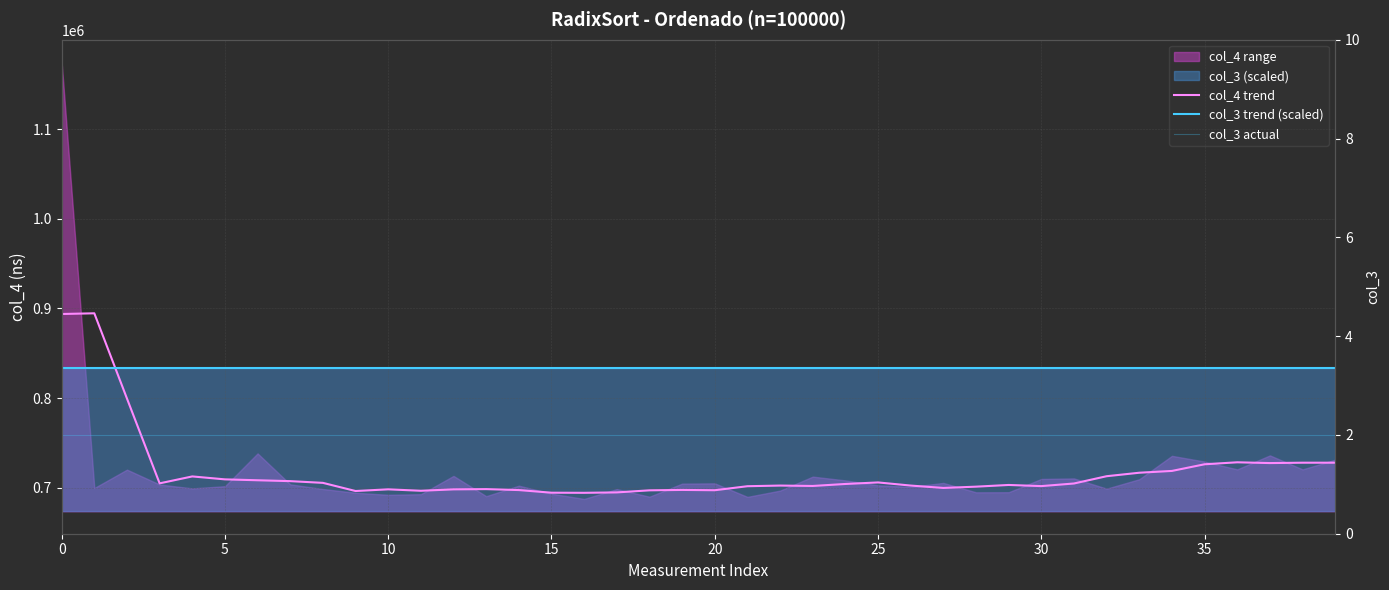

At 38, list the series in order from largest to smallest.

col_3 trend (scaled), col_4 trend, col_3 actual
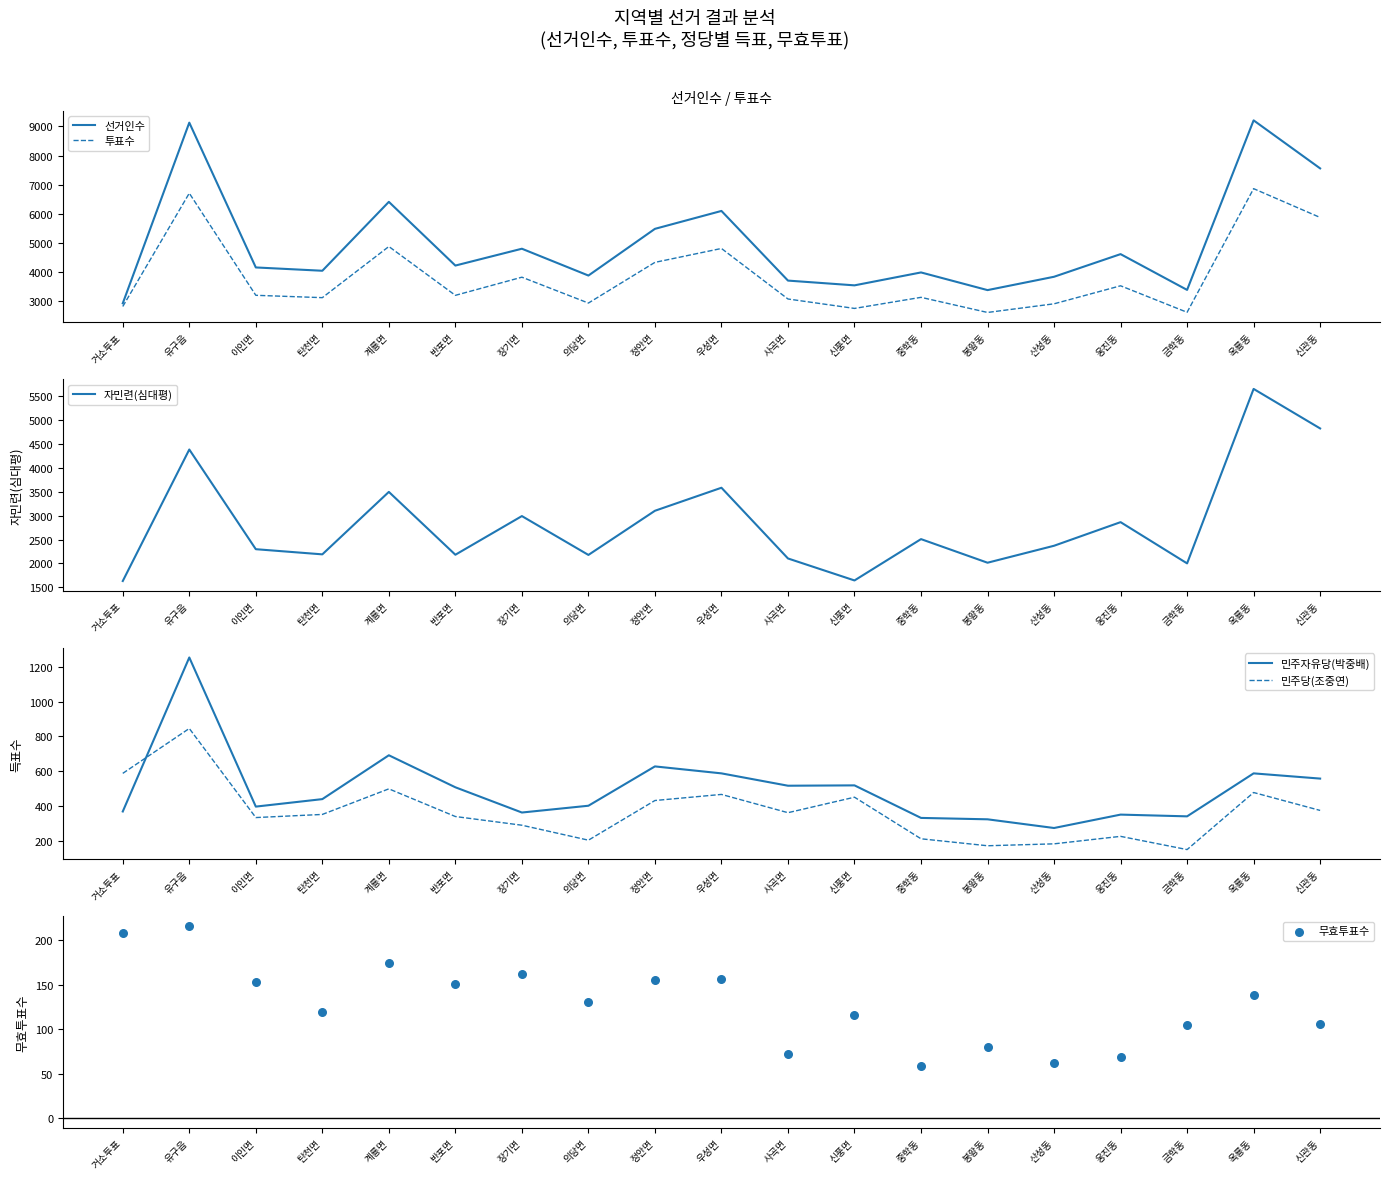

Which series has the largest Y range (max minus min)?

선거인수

* * *

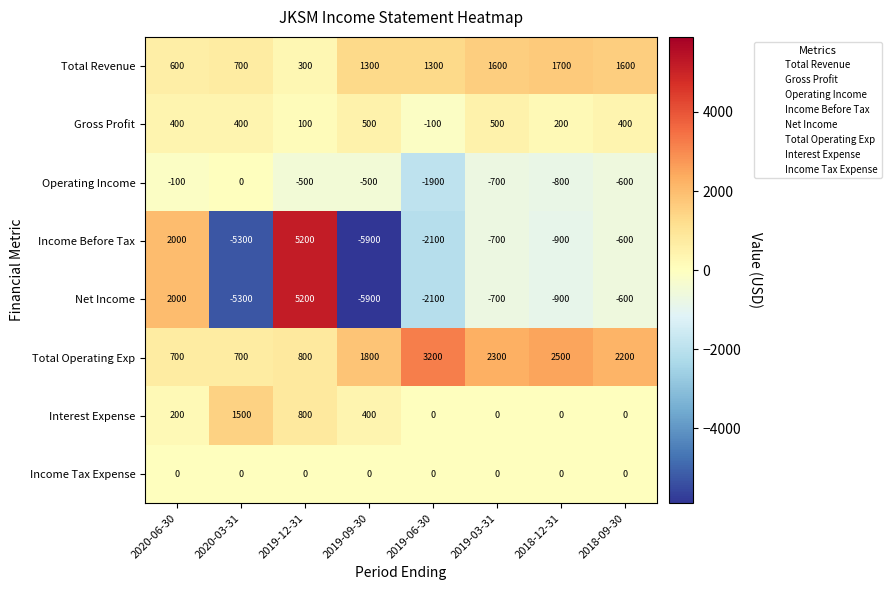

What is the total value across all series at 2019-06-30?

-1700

* **Your goal**:
Reproduce the records word for word, starting at the line that contains "At 38, list" and stopping after the line that contains "Which series has". Leave out the pictures.

* **Answer below**:
At 38, list the series in order from largest to smallest.

col_3 trend (scaled), col_4 trend, col_3 actual

Which series has the largest Y range (max minus min)?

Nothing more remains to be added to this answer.